• **What needs to be done**:
Please reproduce the line containing "disrupt the usage" and every line after it in the records below, exactly and with nothing else.
┏━━
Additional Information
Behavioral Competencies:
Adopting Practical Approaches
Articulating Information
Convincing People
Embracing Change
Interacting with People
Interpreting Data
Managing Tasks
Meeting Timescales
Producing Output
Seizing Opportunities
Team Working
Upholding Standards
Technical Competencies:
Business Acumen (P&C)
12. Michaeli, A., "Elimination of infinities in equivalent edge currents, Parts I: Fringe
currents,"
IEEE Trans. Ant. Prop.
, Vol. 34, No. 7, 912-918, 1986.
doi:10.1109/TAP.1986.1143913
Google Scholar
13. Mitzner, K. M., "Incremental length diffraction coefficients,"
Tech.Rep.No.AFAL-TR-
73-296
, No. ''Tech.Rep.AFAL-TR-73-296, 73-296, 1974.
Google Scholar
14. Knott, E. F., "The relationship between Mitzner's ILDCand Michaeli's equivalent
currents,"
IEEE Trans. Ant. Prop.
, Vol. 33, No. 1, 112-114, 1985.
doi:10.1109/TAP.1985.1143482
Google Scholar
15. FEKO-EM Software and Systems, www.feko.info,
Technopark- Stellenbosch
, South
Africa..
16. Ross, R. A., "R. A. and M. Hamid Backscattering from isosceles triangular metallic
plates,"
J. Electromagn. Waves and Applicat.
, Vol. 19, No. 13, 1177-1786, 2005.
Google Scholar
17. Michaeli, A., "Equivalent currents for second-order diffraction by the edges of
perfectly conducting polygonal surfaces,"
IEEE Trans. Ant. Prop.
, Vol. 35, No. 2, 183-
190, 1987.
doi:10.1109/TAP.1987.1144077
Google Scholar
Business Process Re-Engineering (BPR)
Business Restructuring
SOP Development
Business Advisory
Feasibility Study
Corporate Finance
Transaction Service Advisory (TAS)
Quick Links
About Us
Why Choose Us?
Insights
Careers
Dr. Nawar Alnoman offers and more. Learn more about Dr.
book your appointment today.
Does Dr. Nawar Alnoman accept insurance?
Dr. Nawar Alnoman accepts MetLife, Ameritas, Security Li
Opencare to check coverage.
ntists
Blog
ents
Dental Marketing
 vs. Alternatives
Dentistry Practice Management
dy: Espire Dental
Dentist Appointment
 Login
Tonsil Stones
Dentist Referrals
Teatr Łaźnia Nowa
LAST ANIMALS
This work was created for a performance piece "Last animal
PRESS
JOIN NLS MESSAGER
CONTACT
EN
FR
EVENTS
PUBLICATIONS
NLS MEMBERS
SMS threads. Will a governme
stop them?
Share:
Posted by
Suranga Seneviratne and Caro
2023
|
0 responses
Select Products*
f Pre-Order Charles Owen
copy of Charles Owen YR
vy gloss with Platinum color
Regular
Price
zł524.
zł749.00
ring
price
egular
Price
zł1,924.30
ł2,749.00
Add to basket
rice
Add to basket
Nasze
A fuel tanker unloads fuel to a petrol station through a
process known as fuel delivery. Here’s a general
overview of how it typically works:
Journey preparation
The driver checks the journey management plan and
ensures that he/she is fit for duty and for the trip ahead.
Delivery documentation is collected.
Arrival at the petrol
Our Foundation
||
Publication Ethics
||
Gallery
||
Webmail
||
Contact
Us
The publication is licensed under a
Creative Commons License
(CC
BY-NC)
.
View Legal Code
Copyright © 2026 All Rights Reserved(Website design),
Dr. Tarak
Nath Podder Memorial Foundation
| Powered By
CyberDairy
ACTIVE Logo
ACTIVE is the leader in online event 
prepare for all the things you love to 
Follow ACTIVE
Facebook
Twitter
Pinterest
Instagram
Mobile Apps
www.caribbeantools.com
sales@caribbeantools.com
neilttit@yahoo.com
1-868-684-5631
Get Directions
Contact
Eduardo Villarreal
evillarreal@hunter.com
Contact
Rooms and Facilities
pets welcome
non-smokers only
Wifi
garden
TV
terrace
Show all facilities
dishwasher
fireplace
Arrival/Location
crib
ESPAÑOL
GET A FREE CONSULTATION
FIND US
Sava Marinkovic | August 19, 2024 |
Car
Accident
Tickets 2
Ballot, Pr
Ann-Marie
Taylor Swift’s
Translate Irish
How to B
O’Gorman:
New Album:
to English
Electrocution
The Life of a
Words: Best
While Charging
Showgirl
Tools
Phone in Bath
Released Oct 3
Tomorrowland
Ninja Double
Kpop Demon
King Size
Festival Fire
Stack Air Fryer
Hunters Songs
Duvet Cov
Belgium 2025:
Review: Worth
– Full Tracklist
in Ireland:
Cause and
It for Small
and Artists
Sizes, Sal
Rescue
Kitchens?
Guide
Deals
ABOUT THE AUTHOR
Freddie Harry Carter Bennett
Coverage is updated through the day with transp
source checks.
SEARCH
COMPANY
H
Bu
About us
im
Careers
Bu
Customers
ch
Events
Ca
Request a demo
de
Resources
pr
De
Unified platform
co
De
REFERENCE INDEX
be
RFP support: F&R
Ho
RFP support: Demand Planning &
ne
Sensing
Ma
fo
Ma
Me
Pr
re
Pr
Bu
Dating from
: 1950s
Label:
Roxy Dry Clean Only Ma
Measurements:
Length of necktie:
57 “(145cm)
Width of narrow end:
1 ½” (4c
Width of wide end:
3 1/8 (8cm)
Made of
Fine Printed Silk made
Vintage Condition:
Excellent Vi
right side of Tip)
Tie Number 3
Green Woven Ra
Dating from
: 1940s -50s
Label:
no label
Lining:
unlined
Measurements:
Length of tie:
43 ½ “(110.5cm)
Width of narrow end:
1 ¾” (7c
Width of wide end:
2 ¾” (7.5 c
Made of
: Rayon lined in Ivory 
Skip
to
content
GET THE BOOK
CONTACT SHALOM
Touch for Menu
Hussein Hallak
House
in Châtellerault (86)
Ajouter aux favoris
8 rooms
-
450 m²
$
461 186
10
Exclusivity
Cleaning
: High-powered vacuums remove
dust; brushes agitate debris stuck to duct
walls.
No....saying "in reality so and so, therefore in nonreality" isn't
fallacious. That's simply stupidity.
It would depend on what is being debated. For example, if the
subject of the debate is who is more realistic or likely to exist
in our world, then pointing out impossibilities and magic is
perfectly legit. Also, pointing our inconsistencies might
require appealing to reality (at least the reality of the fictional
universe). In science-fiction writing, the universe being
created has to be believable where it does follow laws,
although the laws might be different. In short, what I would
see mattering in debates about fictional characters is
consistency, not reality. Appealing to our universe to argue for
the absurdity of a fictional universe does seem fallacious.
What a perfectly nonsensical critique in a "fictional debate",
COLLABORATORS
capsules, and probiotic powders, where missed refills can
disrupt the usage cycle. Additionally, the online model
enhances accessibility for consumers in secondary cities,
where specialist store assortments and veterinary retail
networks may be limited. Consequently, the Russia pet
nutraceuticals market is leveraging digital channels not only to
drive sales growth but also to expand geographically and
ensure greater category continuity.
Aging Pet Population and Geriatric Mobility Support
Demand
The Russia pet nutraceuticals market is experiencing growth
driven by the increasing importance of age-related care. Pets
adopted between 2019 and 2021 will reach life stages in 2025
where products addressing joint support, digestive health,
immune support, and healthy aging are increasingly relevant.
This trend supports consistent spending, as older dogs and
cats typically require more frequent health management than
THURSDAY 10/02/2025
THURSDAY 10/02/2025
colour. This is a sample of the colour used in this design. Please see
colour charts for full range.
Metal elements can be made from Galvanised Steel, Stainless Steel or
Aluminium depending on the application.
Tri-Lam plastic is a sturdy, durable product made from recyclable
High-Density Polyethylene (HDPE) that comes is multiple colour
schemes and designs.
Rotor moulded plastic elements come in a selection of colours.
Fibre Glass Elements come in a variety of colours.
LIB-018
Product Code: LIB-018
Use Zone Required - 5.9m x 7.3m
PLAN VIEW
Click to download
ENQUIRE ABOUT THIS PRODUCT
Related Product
┗━━
• **Final answer**:
disrupt the usage cycle. Additionally, the online model
enhances accessibility for consumers in secondary cities,
where specialist store assortments and veterinary retail
networks may be limited. Consequently, the Russia pet
nutraceuticals market is leveraging digital channels not only to
drive sales growth but also to expand geographically and
ensure greater category continuity.
Aging Pet Population and Geriatric Mobility Support
Demand
The Russia pet nutraceuticals market is experiencing growth
driven by the increasing importance of age-related care. Pets
adopted between 2019 and 2021 will reach life stages in 2025
where products addressing joint support, digestive health,
immune support, and healthy aging are increasingly relevant.
This trend supports consistent spending, as older dogs and
cats typically require more frequent health management than
THURSDAY 10/02/2025
THURSDAY 10/02/2025
colour. This is a sample of the colour used in this design. Please see
colour charts for full range.
Metal elements can be made from Galvanised Steel, Stainless Steel or
Aluminium depending on the application.
Tri-Lam plastic is a sturdy, durable product made from recyclable
High-Density Polyethylene (HDPE) that comes is multiple colour
schemes and designs.
Rotor moulded plastic elements come in a selection of colours.
Fibre Glass Elements come in a variety of colours.
LIB-018
Product Code: LIB-018
Use Zone Required - 5.9m x 7.3m
PLAN VIEW
Click to download
ENQUIRE ABOUT THIS PRODUCT
Related Product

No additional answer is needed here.